In [None]:
import numpy as np
import matplotlib.pyplot as plt
%matplotlib inline
from datetime import datetime, timedelta

# We will explore statistics looking at these packages
import pandas as pd
import seaborn as sn
import statsmodels.api as sm

### Datasets

We will look at two datasets. First the [Goddard Institute for Space Studies surface temperature analysis dataset from NASA](https://data.giss.nasa.gov/gistemp). There are many intersting products here; we will look at zonal mean temperature anomalies. The 'base' period that defines the mean is 1951 through 1980.

In [None]:
url = 'https://data.giss.nasa.gov/gistemp/tabledata_v3/ZonAnn.Ts+dSST.csv'
df_zonal = pd.read_csv(url, index_col=0, parse_dates=True)

# The `describe` method is a good way to get an idea of the statistical
# properties of a variable or dataset.
df_zonal['Glob'].describe()

In [None]:
df_zonal.describe()

The second dataset will be [monthly mean temperature data for states](https://www1.ncdc.noaa.gov/pub/data/cirs/climdiv/climdiv-tmpcst-v1.0.0-20170404) published by NOAA. The [README file for this dataset](https://www1.ncdc.noaa.gov/pub/data/cirs/climdiv/state-readme.txt) describes the mangled time, location, and category code in the first column. They also have a [wide range of data available](https://www1.ncdc.noaa.gov/pub/data/cirs/climdiv/).




In [None]:
# Region IDs according to the README file.
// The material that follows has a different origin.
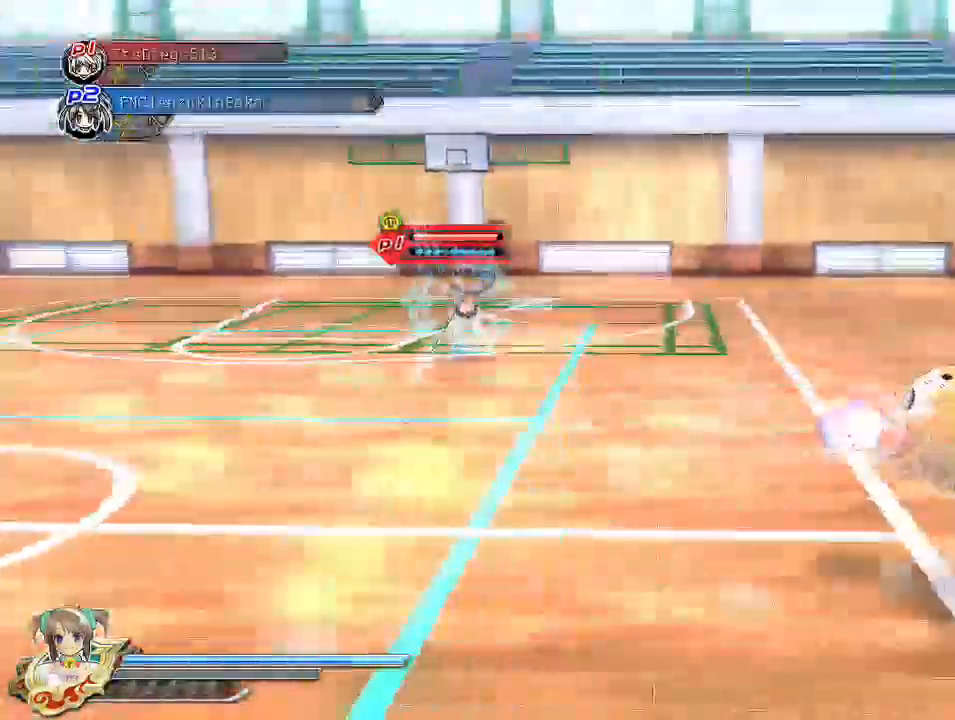
{"buttons": [], "left_stick": "center", "right_stick": "center", "events": [[67, "left_stick", "center"], [150, "SQUARE", "up"]]}
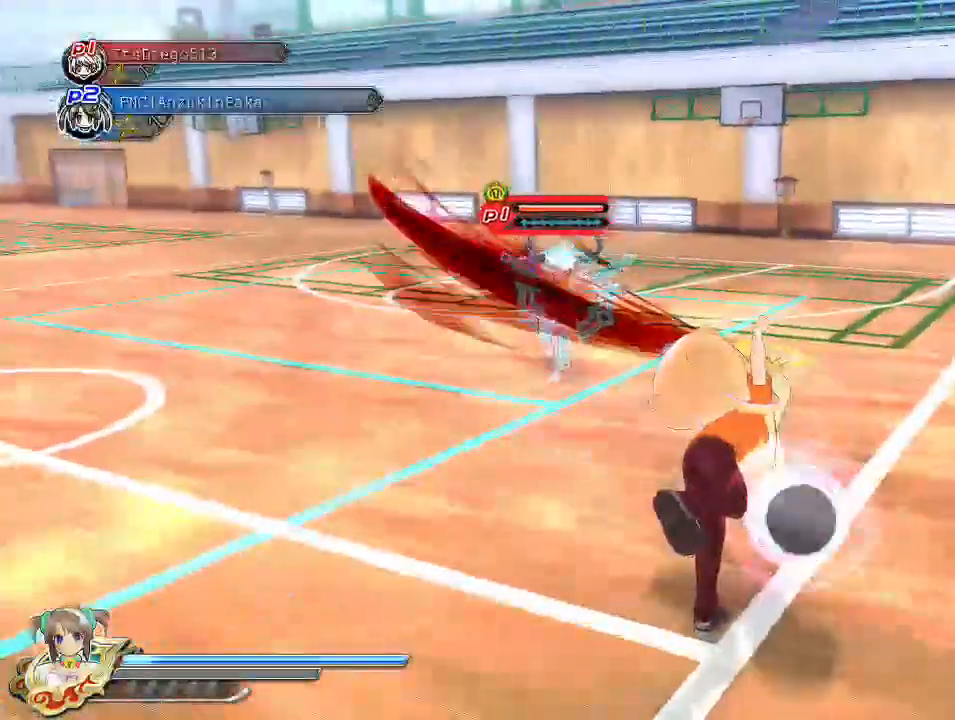
{"buttons": [], "left_stick": "center", "right_stick": "center", "events": [[17, "SQUARE", "down"], [283, "SQUARE", "up"]]}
A new first value 'null' has been
# added so that the index of the list will corresond to the code (i.e., 'Alabama' is 001)
# We will only deal with the contiguous 48, so other regions are ignored.
Region_ID = ['null', 'Alabama', 'Arizona', 'Arkansas', 'California', 
             'Colorado', 'Connecticut', 'Delaware', 'Florida', 'Georgia', 'Idaho', 
             'Illinois', 'Indiana', 'Iowa', 'Kansas', 'Kentucky', 'Louisiana', 'Maine', 
             'Maryland', 'Massachusetts', 'Michigan', 'Minnesota', 'Mississippi', 
             'Missouri', 'Montana', 'Nebraska', 'Nevada', 'New Hampshire', 'New Jersey', 
             'New Mexico', 'New York', 'North Carolina', 'North Dakota', 'Ohio', 
             'Oklahoma', 'Oregon', 'Pennsylvania', 'Rhode Island', 'South Carolina', 
             'South Dakota', 'Tennessee', 'Texas', 'Utah', 'Vermont', 'Virginia', 
             'Washington', 'West Virginia', 'Wisconsin', 'Wyoming']

In [None]:
import urllib.request # use this package to read html files as text

url = 'https://www1.ncdc.noaa.gov/pub/data/cirs/climdiv/climdiv-tmpcst-v1.0.0-20170404'
with urllib.request.urlopen(url) as f:
   html = f.read()  # the entire file as a single string

lines = html.split(b'\n')  # split into lines. The 'b' is needed since the 'string' is actually
                           # defined as a 'bytes' object, that could contain special characters


In [None]:
times = {state:[] for state in Region_ID}
monthly_temp = {state:[] for state in Region_ID}

for line in lines:
    data = line.split()
    if not data: 
        continue
    
    # First parse the first element into state, division, element, and year according 
    # to the README file
    state_code = int(data[0][:3])
    if state_code > 48:  
        continue # ignore regions outside the contiguous 48.
    state = Region_ID[state_code]
    division = int(data[0][3])  # Zero for area-averaged element. We won't use this
    element = int(data[0][4:6]) # Should all be 02 (average temperature) for this dataset
    year = int(data[0][6:])
    
    monthly_temp[state] += [float(temp) for temp in data[1:]]
    times[state] += [datetime(year, month, 15) for month in range(1, 13)]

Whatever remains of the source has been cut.